As for the Red Sox' lineup depth, consider this: The average major league hitter has a .717 OPS, which is approximately the production most teams get in the Nos. 1, 2 or 6 spots of the lineup. Boston, meanwhile, is getting better production at every single lineup slot, including a .758 and .722 OPS, respectively, from the No. 8 and 9 spots. Every Boston hitter with at least 100 plate appearances has an adjusted OPS+ that is above league average.
"Every time we start an inning," Colbrunn said, "we've got good hitters coming up."
It's mildly reminiscent of Boston's 2004 World Series-winning lineup when Bill Mueller, then the reigning American League batting champ, was the club's most regularly used No. 8 hitter. The key difference: the '04 team had in-their-prime David Ortiz and Manny Ramirez.
"We're not going to have someone in the top-five of MVP voting," Gomes said. "We may not have anyone top-10. But our lineup is No. 1."
With so many capable hitters, the Red Sox are not at the mercy of whether a star or two is slumping or streaking. Their hitters have taken turns getting hot in such an orderly fashion that one practically expects there to be a literal baton circulating the clubhouse.
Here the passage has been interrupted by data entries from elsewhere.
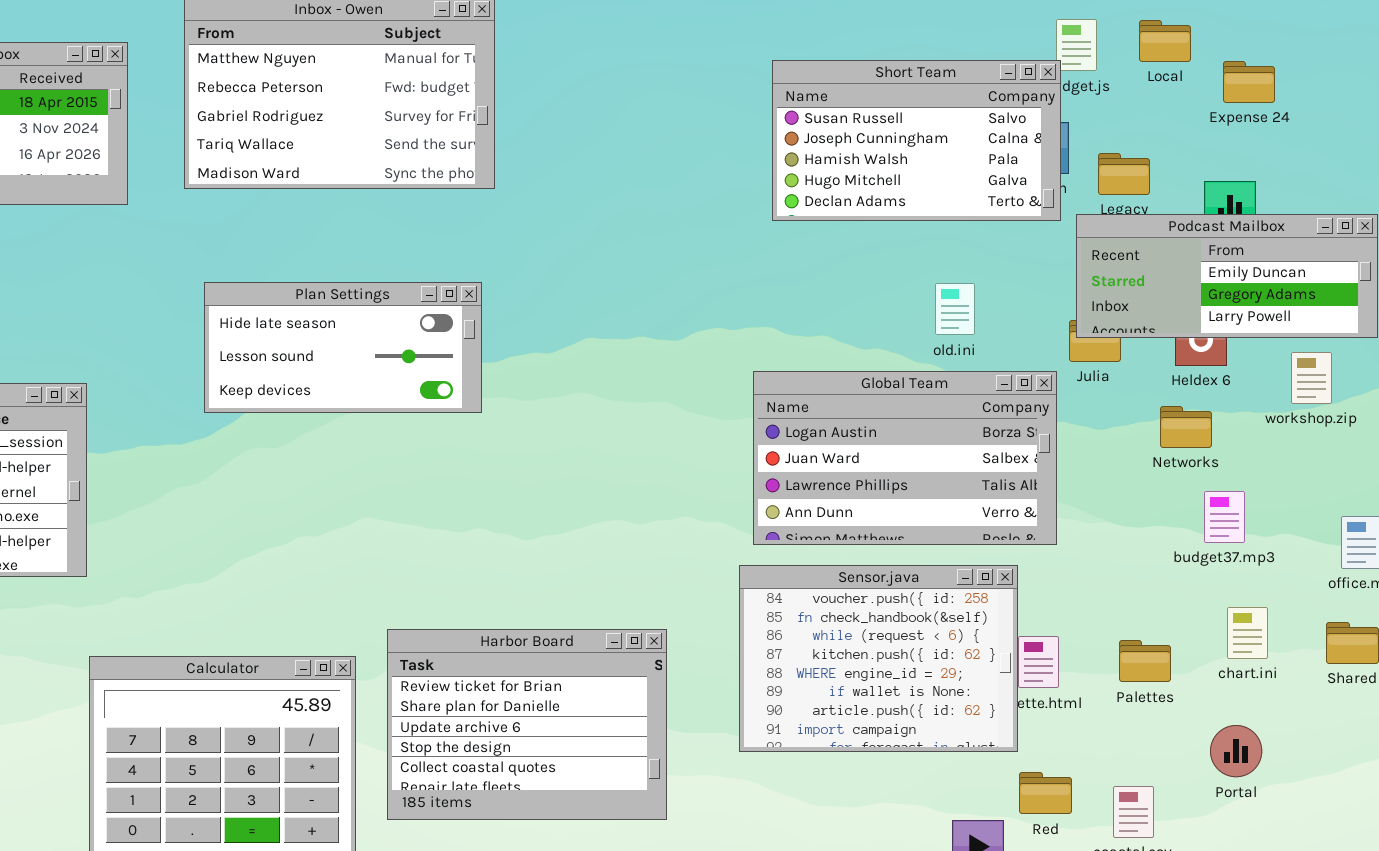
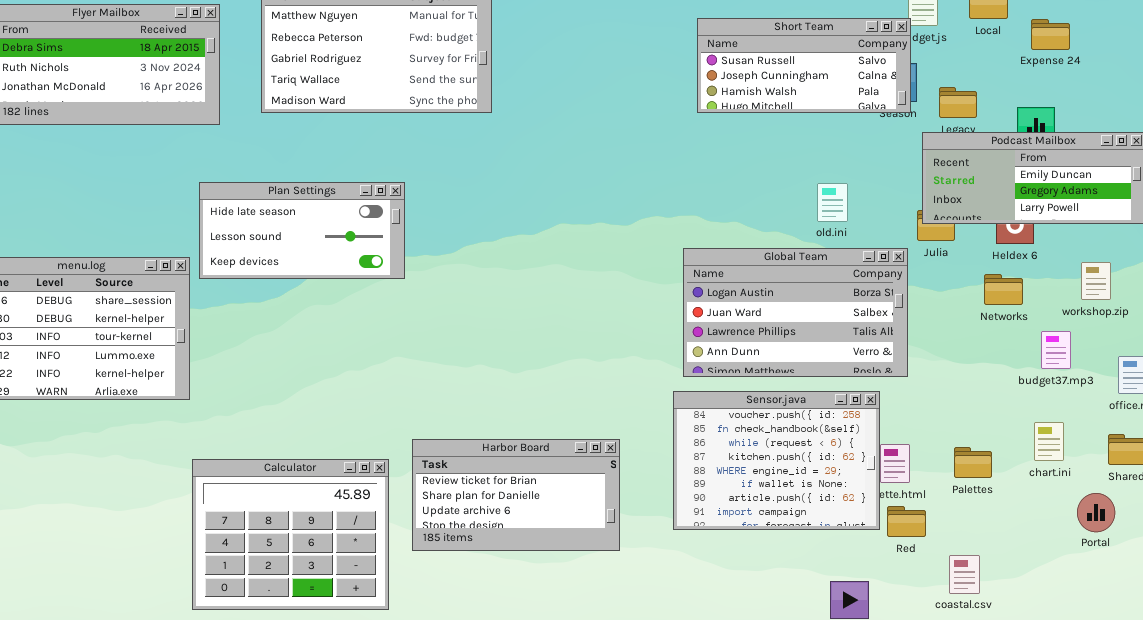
Short Team: [772,60,1061,221] -> [697,18,911,113], resized
Plan Settings: [204,282,482,413] -> [199,182,405,279], moved
workshop.zip: [1291,352,1332,404] -> [1081,262,1111,300], moved
budget37.mp3: [1204,491,1245,543] -> [1041,331,1071,369], moved
Harbor Board: [387,629,667,820] -> [412,439,620,551], resized
Portal: [1210,725,1262,777] -> [1077,493,1115,532], moved
Red: [1019,772,1072,814] -> [887,506,926,537], moved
First baseman Mike Napoli, for instance, powered the team when Ortiz missed April while recovering from his Achilles injury, and rightfielder Shane Victorino had a scorching August with a team-leading seven home runs while others slumped. Dustin Pedroia and Jacoby Ellsbury have also taken their turns hitting everything in sight.
"We've done a really good job of passing the torch and hiding the slumps," Gomes said.
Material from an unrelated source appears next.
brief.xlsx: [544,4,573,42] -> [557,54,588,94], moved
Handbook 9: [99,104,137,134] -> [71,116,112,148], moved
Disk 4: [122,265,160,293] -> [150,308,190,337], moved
The combination of the two traits -- depth and patience -- means "there's always guys on base," Napoli said.
For him, that's almost been literally true this season. An average player with his 524 plate appearances will have batted with 313 runners on base, according to Baseball-Reference.com; Napoli has actually batted with 419 men on, and he's driven home 64 of them (that, plus the 21 times he scored himself via home runs, gives him a career-high 85 RBIs).
On average, each team has had 65 innings in which it has scored at least three runs, but the Sox have had 90 such innings thanks to the sustenance of rallies through prevalent baserunners.
Boston has long been a franchise that appreciated the art of getting on base by any means. Before the 1999 season, then-GM Dan Duquette, who now holds the same position in Baltimore, championed Jose Offerman's on-base percentage as a replacement for departed free agent Mo Vaughn. More importantly, it's been more than a decade since this franchise adopted an on-base emphasis under former general manager Theo Epstein, who signed Ortiz, Jeremy Giambi, Kevin Millar, Todd Walker and Bill Mueller before his first season, in 2003.
Despite that focus, the 2012 Red Sox had the franchise's worst walk rate since 1931, averaging just one free pass every 14.41 plate appearances. After second-year GM Ben Cherington added Gomes, Napoli, Victorino and Drew in one offseason -- as well as installed Colbrunn and assistant hitting coach Victor Rodriguez -- they've improved that rate by 25 percent to one walk every 10.88 plate appearances.
"Clearly there were a number of things I didn't do well enough and we didn't well enough last year, and getting on base was one of them," Cherington said. "That was something that we focused on last offseason. A lot of that's personnel. There's an approach we can talk about. Our staff does a great job -- Greg Colbrunn, Victor do a great job reinforcing it every day -- but a lot of it is personnel."
Colbrunn said the message in spring training was "be who you are" rather than force something they are not. Fortunately for Boston, most of their hitters are patient anyway.
"That's just how guys are," Napoli said. "Grind out at bats and pass it onto the next guy."
It's a swiftly remade identity for a club that has swiftly remade its fortunes.